The national indirect levy—Goods and Services Tax (GST)—is all set to become a reality by July 1, following the success of the Centre and the states on Monday to work out a formula for distribution of power between them to assess taxpayers.
Finance Minister Arun Jaitley, who chairs the GST Council, represented by ministers and officials from finance ministries, told reporters that a decision has been arrived at on the cross empowerment and dual control issue of GST. “The entire taxation base is to be shared between the assessment machinery of the Centre and the states,” he said.
The council, which was unable to arrive at a consensus on the dual control issue in the last few meetings, broke the deadlock over it by deciding to split assessees above a turnover of Rs1.5 crore in the ratio of 50:50 between the Centre and the states. For a turnover of Rs 1.5 crore or less, 90 per cent of the assessees will be assessed by the states and 10 per cent by the Centre.
Furthermore, the council was also able to resolve the issue of who would have control over taxing economic activities in territorial waters. The Centre was proposing to tax transactions that took place within 12 nautical miles from state borders.

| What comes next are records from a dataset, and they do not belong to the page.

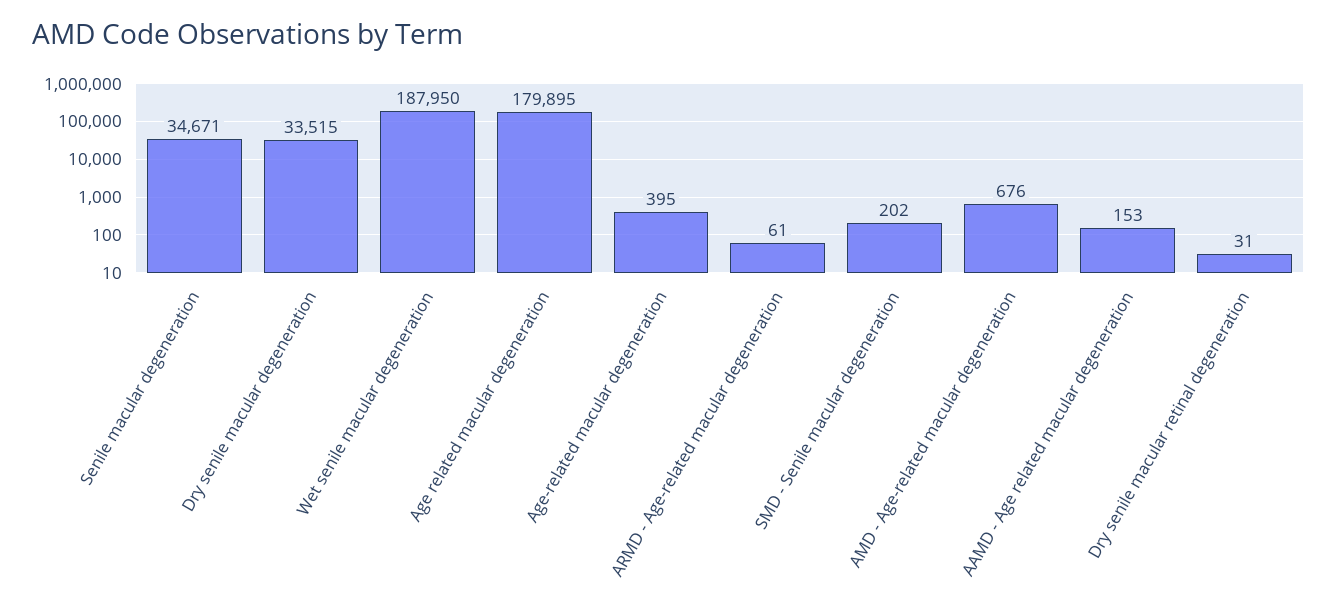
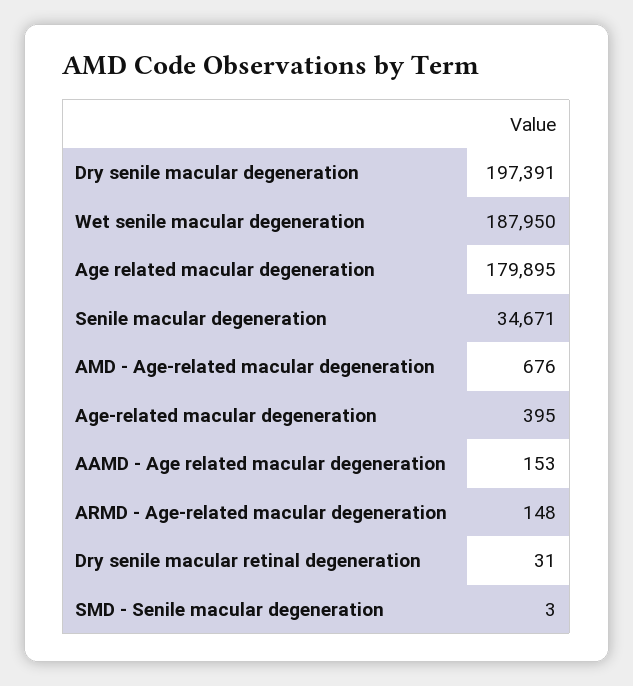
  {
    "Senile macular degeneration": 34671,
-   "Dry senile macular degeneration": 33515,
+   "Dry senile macular degeneration": 197391,
    "Wet senile macular degeneration": 187950,
    "Age related macular degeneration": 179895,
    "Age-related macular degeneration": 395,
-   "ARMD - Age-related macular degeneration": 61,
+   "ARMD - Age-related macular degeneration": 148,
-   "SMD - Senile macular degeneration": 202,
+   "SMD - Senile macular degeneration": 3,
    "AMD - Age-related macular degeneration": 676,
    "AAMD - Age related macular degeneration": 153,
    "Dry senile macular retinal degeneration": 31
  }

However, this was opposed by the states, including BJP-ruled Gujarat and Maharashtra along with other coastal states like Kerala, Karnataka and Odisha, who would have lost huge revenues.
On Thursday, the council decided to allow states to tax all economic activities in territorial waters up to 12 nautical miles.
These developments pave the way for various GST Bills—integrated GST, state GST (SGST) and Central GST (CGST)—to be tabled and cleared in Parliament and state Assemblies. The council, which will meet next on February 18, has discussed most clauses of the Bills and arrived at a consensus over them.
Once these Bills are passed, the GST can be implemented in the next few months.
Pratik Jain, partner and leader, indirect tax, PricewaterhouseCoopers, said with some clarity on the revised launch date (earlier date was April 1), that the CSGT could be passed by Parliament in the “second half of the Budget session”. “With indication of a revised implementation date of July 1 for GST, industry gets the much-needed clarity and some additional time for the preparation for this huge reform. It appears that the government would be able to get the central GST laws passed by Parliament in the second half of budget session now,” he said in statement issued by the accountancy firm.
Rakesh Bhargava, director, Taxmann, said that July 1 was a more “realistic deadline” for the rollout of GST. “It’s a welcome step. The government seems to have felt the pain of the industry and decided to give it ample time to make the required changes before getting GST implemented,” he said.
Harishanker Subramaniam, national leader, indirect tax, EY India, felt that the stage was now set for “introduction of GST Bills in Parliament and state assemblies in February/March after the next GST Council meeting”.
However, he added that the only issue hanging was that of the council categorising various goods and services under different GST rate tiers. The GST panel has decided a four-tier GST rate structure—5 per cent (merit goods), 12 per cent (lower band of standard rate), 18 per cent (higher band of standard rate) and 28 per cent-plus (demerit rate).